Calibrated Language Models Must Hallucinate

Recent language models generate false but plausible-sounding text with surprising frequency. Such "hallucinations" are an obstacle to the usability of language-based AI systems and can harm people who rely upon their outputs. This work shows shows that there is an inherent statistical lower-bound on the rate that pretrained language models hallucinate certain types of facts, having nothing to do with the transformer LM architecture or data quality. For "arbitrary" facts whose veracity cannot be determined from the training data, we show that hallucinations must occur at a certain rate for language models that satisfy a statistical calibration condition appropriate for generative language models. Specifically, if the maximum probability of any fact is bounded, we show that the probability of generating a hallucination is close to the fraction of facts that occur exactly once in the training data (a "Good-Turing" estimate), even assuming ideal training data without errors. One conclusion is that models pretrained to be sufficiently good predictors (i.e., calibrated) may require post-training to mitigate hallucinations on the type of arbitrary facts that tend to appear once in the training set. However, our analysis also suggests that there is no statistical reason that pretraining will lead to hallucination on facts that tend to appear more than once in the training data (like references to publications such as articles and books, whose hallucinations have been particularly notable and problematic) or on systematic facts (like arithmetic calculations). Therefore, different architectures and learning algorithms may mitigate these latter types of hallucinations.

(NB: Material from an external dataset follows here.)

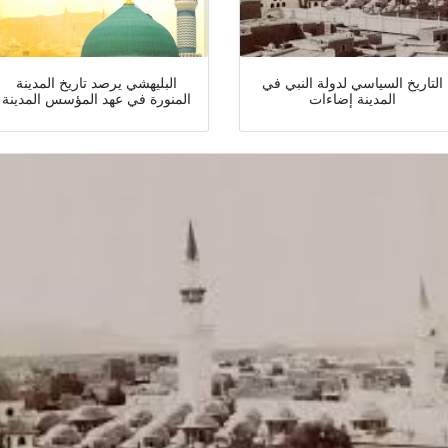
التاريخ السياسي لدولة النبي في
البليهشي يرصد تاريخ المدينة
المدينة إضاءات
المنورة في عهد المؤسس المدينة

翻译：近期语言模型生成虚假但听起来可信的文本，其发生频率惊人。这类"幻觉"现象阻碍了基于语言的人工智能系统的可用性，并可能对依赖其输出的人群造成伤害。本研究证明，预训练语言模型对特定类型事实的幻觉发生率存在固有统计下限，这与Transformer语言模型架构或数据质量无关。针对训练数据无法验证其真实性的"任意"事实，我们证明：满足生成式语言模型统计校准条件的语言模型，必然以特定概率产生幻觉。具体而言，当任意事实的最大概率存在上界时，即便在理想无误差训练数据条件下，生成幻觉的概率仍接近训练数据中仅出现一次的事实占比（即Good-Turing估计值）。研究结论之一是：经过充分预训练成为良好预测器（即校准模型）可能需要后训练处理，以减轻关于训练集中仅出现一次的任意事实的幻觉。然而，我们的分析同时表明：对于在训练数据中多次出现的事实（如书籍、文章等参考文献的引用——这类幻觉尤为显著且问题突出）或系统性事实（如算术计算），预训练过程并无统计学必然导致幻觉。因此，采用不同的架构与学习算法或可缓解后两类幻觉。